Exiled to Spain, then Brazil in the late 70s during Argentina’s military junta, Argentinian artist Marcia Schvartz returned to Buenos Aires in 1983, settling in the working class and bohemian neighborhood of San Telmo. Frank portraits of her friends and neighbors followed, along with this depiction of a mystical encounter at one of the city’s major train stations now on view in an exhibition of Schvartz’s work at Tribeca gallery 55 Walker. Downplaying the opulent and busy surroundings of the station, Schvartz concentrates on a tender encounter between a mom and an ethereal visage. (On view through Sept 7th).

Encuentro mistico constitucion (Mystical encounter at Constitution Train Station), oil on canvas and collage, 52 x 46.2 x 1 inches, 1998.

 

Isaac Julien at Metro Pictures Gallery

Based on the life of Frederick Douglass, the most photographed American man of the 19th century, British filmmaker Isaac Julien’s new ten-screen installation ‘Lessons of the Hour’ brings Douglass’ remarkable life and oratory talents into focus at Metro Pictures Gallery.  Here, actors play the role of Douglass and his wife traveling by rail, echoing and contrasting his escape via train as a young man to freedom in New York. (On view in Chelsea through April 13th).

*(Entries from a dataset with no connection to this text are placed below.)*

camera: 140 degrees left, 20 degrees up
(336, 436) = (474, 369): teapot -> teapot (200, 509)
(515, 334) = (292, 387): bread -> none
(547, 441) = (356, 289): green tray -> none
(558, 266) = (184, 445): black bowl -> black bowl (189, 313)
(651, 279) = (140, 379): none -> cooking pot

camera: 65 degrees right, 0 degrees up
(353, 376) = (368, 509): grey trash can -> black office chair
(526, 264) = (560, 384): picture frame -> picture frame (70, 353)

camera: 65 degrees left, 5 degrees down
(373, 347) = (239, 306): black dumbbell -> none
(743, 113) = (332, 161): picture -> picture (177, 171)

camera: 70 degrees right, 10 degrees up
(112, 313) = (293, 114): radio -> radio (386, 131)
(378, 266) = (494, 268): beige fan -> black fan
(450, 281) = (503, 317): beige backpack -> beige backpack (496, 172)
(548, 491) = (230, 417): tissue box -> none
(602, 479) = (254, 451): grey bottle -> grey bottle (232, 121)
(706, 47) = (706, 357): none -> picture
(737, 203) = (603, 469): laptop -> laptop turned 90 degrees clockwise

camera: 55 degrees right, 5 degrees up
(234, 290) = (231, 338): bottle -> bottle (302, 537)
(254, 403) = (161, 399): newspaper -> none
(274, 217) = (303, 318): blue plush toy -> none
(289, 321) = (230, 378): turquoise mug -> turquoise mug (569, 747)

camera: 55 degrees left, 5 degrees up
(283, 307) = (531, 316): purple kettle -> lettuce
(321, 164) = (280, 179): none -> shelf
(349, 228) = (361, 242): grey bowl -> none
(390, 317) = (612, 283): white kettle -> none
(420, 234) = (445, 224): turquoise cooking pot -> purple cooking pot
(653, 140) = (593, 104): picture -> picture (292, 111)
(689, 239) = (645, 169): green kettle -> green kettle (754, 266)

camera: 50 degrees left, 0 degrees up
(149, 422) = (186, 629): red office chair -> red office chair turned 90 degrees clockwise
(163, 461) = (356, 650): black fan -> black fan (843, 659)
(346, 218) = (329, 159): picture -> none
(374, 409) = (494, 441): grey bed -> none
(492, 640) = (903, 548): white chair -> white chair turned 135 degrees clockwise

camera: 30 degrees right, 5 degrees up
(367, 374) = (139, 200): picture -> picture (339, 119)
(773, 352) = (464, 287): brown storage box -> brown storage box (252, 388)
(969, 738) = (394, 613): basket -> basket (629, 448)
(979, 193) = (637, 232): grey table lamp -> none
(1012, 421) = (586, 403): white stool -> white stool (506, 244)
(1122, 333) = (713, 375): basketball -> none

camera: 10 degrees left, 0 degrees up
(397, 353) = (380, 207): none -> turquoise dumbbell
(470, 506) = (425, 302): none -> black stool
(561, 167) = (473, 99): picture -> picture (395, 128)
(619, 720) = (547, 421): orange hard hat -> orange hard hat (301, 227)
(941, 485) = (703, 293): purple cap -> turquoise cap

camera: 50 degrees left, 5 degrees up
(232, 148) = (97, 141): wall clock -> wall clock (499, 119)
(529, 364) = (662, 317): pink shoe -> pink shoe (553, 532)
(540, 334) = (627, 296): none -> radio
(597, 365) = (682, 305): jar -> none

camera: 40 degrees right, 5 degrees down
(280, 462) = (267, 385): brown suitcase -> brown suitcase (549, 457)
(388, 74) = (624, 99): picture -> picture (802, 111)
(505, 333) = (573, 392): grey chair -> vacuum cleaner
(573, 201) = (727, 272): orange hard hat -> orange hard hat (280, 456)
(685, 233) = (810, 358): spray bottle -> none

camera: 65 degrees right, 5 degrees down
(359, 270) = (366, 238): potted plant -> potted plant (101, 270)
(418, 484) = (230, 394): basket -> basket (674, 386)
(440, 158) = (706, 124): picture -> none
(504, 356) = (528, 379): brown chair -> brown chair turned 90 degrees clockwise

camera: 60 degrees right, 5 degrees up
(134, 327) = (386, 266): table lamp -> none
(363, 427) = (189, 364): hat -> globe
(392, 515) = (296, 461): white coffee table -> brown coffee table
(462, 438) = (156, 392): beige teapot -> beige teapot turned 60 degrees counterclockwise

Isaac Julien, The North Star (Lessons of the Hour), glass inkjet paper mounted on aluminum, 63 x 84 inches, 2019.

Marianne Vitale at Invisible Exports

Marianne Vitale gives new meaning to life on the rails with her repurposed railway tracks as minimalist sculpture, steel junctions as totemic figures and now, a train engine housing resembling a gas-masked ghoul.  Part of an exhibition that includes stacks of metal flangeway blocks that recall indecipherable letter shapes, Vitale’s art is anthropology – a search through remnants of a recently bygone era for clues to life in the not-so-distant past.  (On view at Invisible Exports on the Lower East Side through June 24th).

Marianne Vitale, Skull, repurposed train engine parts, 49 x 42 x 8 inches, 2018.